Jika konsumsi BBM subsidi mencapai 53 juta KL dan realisasi ICP dan nilai tukar rupiah diasumsikan sama, tambahan anggaran subsidi BBM dapat mencapai sekitar Rp 86,28 triliun. Potensi tambahan anggaran subsidi BBM tersebut tentunya menjadi ancaman (tekanan) serius bagi stabilitas dan produktivitas anggaran. Apalagi pos atau sumber penerimaan negara juga dihadapkan pada permasalahan yang tidak kalah kompleks.
Butuh Tindakan Nyata
Menyikapi permasalahan tersebut, memang sudah cukup mendesak bagi pemerintah untuk segera mengambil langkah kebijakan.
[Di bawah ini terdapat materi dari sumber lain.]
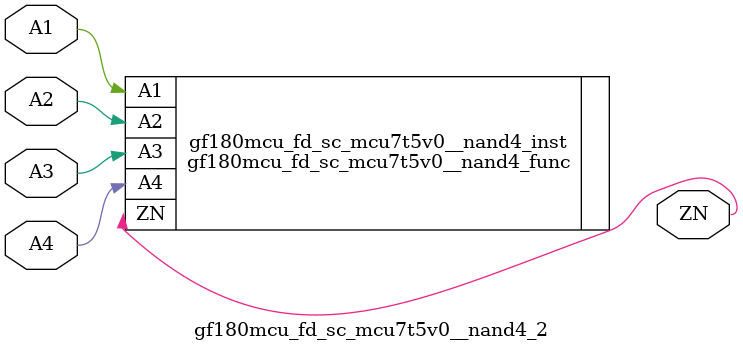
<source format=v>

`ifndef GF180MCU_FD_SC_MCU7T5V0__NAND4_2_V
`define GF180MCU_FD_SC_MCU7T5V0__NAND4_2_V

`include gf180mcu_fd_sc_mcu7t5v0__nand4.v

`ifdef USE_POWER_PINS
module gf180mcu_fd_sc_mcu7t5v0__nand4_2( ZN, A3, A1, A4, A2, VDD, VSS );
inout VDD, VSS;
`else // If not USE_POWER_PINS
module gf180mcu_fd_sc_mcu7t5v0__nand4_2( ZN, A3, A1, A4, A2 );
`endif // If not USE_POWER_PINS
input A1, A2, A3, A4;
output ZN;

`ifdef USE_POWER_PINS
  gf180mcu_fd_sc_mcu7t5v0__nand4_func gf180mcu_fd_sc_mcu7t5v0__nand4_inst(.ZN(ZN),.A3(A3),.A1(A1),.A4(A4),.A2(A2),.VDD(VDD),.VSS(VSS));
`else // If not USE_POWER_PINS
  gf180mcu_fd_sc_mcu7t5v0__nand4_func gf180mcu_fd_sc_mcu7t5v0__nand4_inst(.ZN(ZN),.A3(A3),.A1(A1),.A4(A4),.A2(A2));
`endif // If not USE_POWER_PINS

`ifndef FUNCTIONAL
	// spec_gates_begin


	// spec_gates_end



   specify

	// specify_block_begin

	// comb arc A1 --> ZN
	 (A1 => ZN) = (1.0,1.0);

	// comb arc A2 --> ZN
	 (A2 => ZN) = (1.0,1.0);

	// comb arc A3 --> ZN
	 (A3 => ZN) = (1.0,1.0);

	// comb arc A4 --> ZN
	 (A4 => ZN) = (1.0,1.0);

	// specify_block_end

   endspecify

   `endif

endmodule
`endif

</source>
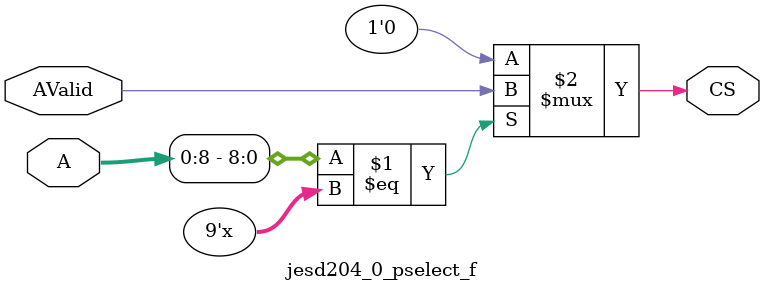
<source format=v>
`timescale 1 ps/1 ps

module jesd204_0_pselect_f ( A, AValid, CS) ;

parameter C_AB  = 9;
parameter C_AW  = 32;
parameter [0:C_AW - 1] C_BAR =  'bz;
parameter C_FAMILY  = "nofamily";
input[0:C_AW-1] A; 
input AValid; 
output CS; 
wire CS;
parameter [0:C_AB-1]BAR = C_BAR[0:C_AB-1];

//----------------------------------------------------------------------------
// Build a behavioral decoder
//----------------------------------------------------------------------------
generate
if (C_AB > 0) begin : XST_WA
assign CS = (A[0:C_AB - 1] == BAR[0:C_AB - 1]) ? AValid : 1'b0 ;
end
endgenerate

generate
if (C_AB == 0) begin : PASS_ON_GEN
assign CS = AValid ;
end
endgenerate
endmodule

</source>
Apakah kemudian pilihan kebijakan yang diambil adalah menaikkan harga atau melakukan pembatasan konsumsi BBM subsidi, semua kembali ke tangan pemerintah.
yang pasti, pemerintah harus segera mengambil langkah kebijakan. Apalagi pemerintah juga telah membentuk Tim Kajian Opsi Pengaturan BBM Bersubsidi pada awal Februari 2012. Tim kajian yang terdiri dari unsur pemerintah dan konsorsium tiga perguruan tinggi tersebut juga telah selesai melakukan tugas dan memberikan rekomendasi.
Dengan telah cukup panjangnya perdebatan pengaturan BBM subsidi di publik maupun di DPR secara resmi, semestinya telah cukup lengkap referensi bagi pemerintah untuk mengambil tindakan segera. Jika disampaikan bahwa kebijakan pengaturan BBM harus dilakukan dengan cermat dan hati-hati, semua pihak tentunya setuju. Akan tetapi, melihat perkembangan di masyarakat, semakin sulit kita bedakan, apakah yang terjadi sesungguhnya kecermatan ataukah kelambanan, kehati-hatian atau justru ketidaktegasan. Semoga saja pemerintah segera mengambil tindakan nyata untuk menyelesaikan masalah klasik yang hampir selalu berulang setiap tahun tersebut.